The existence of long-run effects of an accident on labour outcomes is confirmed using British data. That study shows that having an accident does not have a direct effect on employment if the individual’s health status remains unchanged, but accidents causally increase the probability of the onset of a disability by 172% in the short-run, and some effects are also observed in the long-run. In addition, they that study found that the onset of a disability at age 25 reduces the probability of employment at age 40 by 14.4 percentage points. Similar results are reported for Germany using self-reported information on the assessed degree of disability. The fellow examined in a previous project how health deterioration affects the probability of continuing working and the transition to different states for the Spanish population. She showed that workers in good-health that suffer a health deterioration are around 5% less likely to remain in employment and 3.5% more likely to become inactive.

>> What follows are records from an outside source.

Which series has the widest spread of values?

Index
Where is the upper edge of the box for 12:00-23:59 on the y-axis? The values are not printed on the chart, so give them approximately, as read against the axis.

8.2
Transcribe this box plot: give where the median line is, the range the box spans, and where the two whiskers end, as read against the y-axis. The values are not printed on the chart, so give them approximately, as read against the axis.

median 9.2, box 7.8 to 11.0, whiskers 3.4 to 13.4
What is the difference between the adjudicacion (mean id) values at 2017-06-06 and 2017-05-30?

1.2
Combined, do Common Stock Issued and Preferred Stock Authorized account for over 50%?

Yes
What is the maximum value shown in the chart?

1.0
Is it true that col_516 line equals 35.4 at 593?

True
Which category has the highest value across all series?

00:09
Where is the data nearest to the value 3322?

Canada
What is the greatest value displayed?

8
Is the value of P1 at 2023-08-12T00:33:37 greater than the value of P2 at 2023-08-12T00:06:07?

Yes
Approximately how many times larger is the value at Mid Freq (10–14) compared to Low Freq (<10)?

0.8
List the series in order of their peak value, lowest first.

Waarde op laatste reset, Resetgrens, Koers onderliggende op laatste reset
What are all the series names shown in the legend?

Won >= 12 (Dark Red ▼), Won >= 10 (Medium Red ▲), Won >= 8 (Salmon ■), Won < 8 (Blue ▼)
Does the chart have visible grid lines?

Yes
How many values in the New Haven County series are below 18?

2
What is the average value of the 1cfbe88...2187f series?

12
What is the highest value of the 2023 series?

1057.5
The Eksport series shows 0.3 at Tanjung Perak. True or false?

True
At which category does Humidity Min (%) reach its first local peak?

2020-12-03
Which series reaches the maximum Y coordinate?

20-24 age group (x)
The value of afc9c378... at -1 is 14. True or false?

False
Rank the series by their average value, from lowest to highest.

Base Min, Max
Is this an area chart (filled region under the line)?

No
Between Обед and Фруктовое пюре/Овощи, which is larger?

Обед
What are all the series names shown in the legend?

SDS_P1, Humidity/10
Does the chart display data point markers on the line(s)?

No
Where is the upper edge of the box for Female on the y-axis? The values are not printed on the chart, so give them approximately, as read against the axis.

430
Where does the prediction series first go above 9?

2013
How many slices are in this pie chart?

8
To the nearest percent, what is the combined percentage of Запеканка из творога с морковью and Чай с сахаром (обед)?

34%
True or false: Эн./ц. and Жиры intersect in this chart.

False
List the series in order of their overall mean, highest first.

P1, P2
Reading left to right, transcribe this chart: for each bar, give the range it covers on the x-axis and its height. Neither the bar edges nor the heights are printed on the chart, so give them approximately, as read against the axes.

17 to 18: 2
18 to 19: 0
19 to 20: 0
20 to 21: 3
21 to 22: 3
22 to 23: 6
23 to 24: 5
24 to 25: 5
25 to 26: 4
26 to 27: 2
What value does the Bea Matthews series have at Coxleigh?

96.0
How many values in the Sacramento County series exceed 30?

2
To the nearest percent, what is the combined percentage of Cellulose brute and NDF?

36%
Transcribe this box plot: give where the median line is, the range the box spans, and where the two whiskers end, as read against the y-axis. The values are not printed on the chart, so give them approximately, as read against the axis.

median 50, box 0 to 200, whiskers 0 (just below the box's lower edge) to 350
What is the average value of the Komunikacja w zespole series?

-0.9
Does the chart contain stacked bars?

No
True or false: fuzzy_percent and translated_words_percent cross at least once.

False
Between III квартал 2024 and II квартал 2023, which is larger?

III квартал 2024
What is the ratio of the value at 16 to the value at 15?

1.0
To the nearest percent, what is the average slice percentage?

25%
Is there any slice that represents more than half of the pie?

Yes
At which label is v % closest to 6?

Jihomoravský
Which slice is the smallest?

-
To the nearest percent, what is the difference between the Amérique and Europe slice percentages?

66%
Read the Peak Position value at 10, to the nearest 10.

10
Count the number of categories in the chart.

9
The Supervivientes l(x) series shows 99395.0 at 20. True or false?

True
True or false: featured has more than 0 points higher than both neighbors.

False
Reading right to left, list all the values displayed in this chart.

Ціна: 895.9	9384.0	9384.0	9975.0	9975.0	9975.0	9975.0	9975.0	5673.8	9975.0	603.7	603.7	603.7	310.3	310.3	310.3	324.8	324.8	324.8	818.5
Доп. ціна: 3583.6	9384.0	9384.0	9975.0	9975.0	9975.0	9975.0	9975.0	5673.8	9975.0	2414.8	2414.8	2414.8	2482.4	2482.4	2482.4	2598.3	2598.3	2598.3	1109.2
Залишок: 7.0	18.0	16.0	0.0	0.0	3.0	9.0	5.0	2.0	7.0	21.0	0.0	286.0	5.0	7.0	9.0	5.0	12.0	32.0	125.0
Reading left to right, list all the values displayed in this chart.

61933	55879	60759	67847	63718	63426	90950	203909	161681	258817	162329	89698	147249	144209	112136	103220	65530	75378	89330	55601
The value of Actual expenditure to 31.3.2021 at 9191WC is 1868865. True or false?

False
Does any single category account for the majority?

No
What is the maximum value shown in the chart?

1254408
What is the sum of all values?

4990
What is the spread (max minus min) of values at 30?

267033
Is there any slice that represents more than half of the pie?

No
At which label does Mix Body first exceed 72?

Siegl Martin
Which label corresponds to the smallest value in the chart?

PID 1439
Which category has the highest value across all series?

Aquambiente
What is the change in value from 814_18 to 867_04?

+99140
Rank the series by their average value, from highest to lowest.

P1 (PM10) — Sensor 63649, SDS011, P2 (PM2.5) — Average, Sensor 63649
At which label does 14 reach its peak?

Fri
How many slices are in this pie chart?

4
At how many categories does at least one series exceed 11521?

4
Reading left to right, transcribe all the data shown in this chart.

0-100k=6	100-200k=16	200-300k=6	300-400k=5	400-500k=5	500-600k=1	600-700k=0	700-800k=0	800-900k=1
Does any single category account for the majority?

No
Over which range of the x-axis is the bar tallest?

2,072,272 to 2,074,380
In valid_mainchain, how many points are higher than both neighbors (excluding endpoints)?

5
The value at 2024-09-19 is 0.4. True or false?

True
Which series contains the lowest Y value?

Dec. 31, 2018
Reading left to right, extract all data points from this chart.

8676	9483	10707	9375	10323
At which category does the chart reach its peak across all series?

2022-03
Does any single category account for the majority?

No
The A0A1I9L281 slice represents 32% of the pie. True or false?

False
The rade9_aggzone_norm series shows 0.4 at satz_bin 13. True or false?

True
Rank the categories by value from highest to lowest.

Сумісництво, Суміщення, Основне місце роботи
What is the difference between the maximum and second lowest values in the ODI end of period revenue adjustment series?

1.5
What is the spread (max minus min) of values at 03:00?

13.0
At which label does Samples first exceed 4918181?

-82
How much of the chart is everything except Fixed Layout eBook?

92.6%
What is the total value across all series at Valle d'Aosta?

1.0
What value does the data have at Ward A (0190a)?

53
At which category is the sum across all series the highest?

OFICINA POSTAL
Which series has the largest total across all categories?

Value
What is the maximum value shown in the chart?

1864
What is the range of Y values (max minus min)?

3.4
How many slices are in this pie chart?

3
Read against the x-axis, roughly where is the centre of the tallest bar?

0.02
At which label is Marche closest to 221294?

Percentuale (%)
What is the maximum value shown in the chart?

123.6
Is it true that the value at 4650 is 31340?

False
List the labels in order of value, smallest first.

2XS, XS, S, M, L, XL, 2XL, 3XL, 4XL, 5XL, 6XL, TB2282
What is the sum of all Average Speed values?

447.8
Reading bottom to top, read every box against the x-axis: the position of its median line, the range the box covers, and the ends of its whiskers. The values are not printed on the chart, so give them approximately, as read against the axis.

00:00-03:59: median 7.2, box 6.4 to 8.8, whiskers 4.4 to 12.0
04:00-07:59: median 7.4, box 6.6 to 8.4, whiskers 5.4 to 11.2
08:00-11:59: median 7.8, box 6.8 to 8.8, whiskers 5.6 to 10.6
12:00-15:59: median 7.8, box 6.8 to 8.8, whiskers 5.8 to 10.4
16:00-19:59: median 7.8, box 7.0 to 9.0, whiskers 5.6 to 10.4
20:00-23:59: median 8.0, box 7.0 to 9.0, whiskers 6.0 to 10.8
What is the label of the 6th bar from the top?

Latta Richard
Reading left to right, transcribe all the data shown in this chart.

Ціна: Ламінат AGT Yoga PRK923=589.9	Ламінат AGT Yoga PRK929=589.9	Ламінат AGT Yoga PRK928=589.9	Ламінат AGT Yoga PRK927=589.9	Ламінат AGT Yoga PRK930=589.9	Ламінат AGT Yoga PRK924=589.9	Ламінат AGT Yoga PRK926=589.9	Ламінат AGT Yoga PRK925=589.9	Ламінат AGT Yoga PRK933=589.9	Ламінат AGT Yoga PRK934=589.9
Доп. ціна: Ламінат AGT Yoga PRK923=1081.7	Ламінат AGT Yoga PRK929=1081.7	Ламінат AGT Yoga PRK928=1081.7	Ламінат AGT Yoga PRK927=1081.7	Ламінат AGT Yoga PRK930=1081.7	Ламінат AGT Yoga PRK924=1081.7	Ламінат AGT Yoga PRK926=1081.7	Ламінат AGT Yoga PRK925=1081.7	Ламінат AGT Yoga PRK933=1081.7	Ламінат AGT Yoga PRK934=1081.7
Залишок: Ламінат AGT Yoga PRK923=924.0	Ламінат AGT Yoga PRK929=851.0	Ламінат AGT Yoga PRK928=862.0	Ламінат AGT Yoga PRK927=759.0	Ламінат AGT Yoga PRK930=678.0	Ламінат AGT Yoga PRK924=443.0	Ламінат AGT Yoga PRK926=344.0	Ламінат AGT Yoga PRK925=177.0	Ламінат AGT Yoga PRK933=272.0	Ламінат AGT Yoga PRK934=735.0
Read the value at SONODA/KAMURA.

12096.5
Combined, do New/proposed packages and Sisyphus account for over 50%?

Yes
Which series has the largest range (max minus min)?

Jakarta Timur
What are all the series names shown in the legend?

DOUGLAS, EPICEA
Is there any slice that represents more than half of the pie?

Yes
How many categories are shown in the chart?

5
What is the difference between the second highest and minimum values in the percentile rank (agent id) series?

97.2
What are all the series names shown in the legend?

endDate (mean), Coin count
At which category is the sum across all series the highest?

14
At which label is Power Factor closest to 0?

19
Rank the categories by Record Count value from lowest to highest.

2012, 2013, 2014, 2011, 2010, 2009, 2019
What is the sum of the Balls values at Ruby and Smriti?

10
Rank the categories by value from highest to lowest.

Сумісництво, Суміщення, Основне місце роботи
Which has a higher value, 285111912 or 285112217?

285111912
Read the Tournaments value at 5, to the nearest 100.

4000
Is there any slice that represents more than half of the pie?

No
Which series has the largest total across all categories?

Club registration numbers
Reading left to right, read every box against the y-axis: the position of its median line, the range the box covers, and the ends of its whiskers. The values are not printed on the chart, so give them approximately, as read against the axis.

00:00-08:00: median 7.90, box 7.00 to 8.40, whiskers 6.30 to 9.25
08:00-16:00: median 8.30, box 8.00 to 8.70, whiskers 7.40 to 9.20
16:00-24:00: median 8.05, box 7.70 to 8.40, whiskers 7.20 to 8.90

The fellow also extended the analysis to other European countries (Belgium, Denmark, Ireland, Italy, Greece, Netherlands, Portugal and Spain) and she showed that having a health shock decreases the probability of employment in all countries but France, Italy and Greece, and the largest effects are found in Ireland, Denmark and the Netherlands. The probability of becoming inactive is correspondingly higher after a health shock, and in Denmark and the Netherlands individuals also transit into unemployment. She argues that some of the differences across countries can be attributed to differences in social security arrangements. Therefore, the evidence shows that a health deterioration worsens the labour outcomes of young, middle aged and old workers and that the effects do not vanish with time. The evidence shows that workers after a health deterioration, mainly transit from employment to economic inactivity, from where the outflow back to employment is close to zero (OECD, 2003). Cross-national comparisons suggest that the institutional setting, such as the specifics of the DI and UI program, are important for this. The literature also points out that different health components (physical vs. mental) explain differently the individual labour transitions.

This project aimed to expand the existing evidence on several fronts.

In the first stage it dealt in depth with the relative role that mental and physical health play in explaining labour status transitions. Competing risk models were applied to the available European datasets with detailed health information (SHARE, BHPS, GSOEP and LISS) to take into account the transitions across the different possible states (employment, unemployment, disability and retirement). The project subsequently further incorporated the individual’s attachment to work, as it has proved in the psychological literature to be an important driving factor in explaining effort to be in work.

This research question is policy relevant given the observed increased in the claimants of disability benefits associated to mental health problems (OECD, 2008). In a second stage, this project aims to improve our understanding of why the labour behaviour after a health deterioration varies across individuals in terms of leaving from or re-entering into the labour market. The focus of this project will be on the role played by both occupational characteristics and financial incentives and will exploit a particularly rich and new data source that links the Dutch Population Survey on Living Conditions with hospital admission records and income tax registers in the Netherlands for the period 1998 to 2005.

The large sample size makes it possible to explore the heterogeneity of effects across different groups. In addition, the disability system arrangements in the Netherlands during the observational period provide the required exogenous variation to identify some of the effects of interest.

This projects aims at answering two well posed and policy relevant questions:

1. What is the relative role of mental and physical health in explaining the different labour market transitions?
2. What is the role played by occupational characteristics and financial incentives in explaining the individual labour market behaviour after the onset of a health deterioration?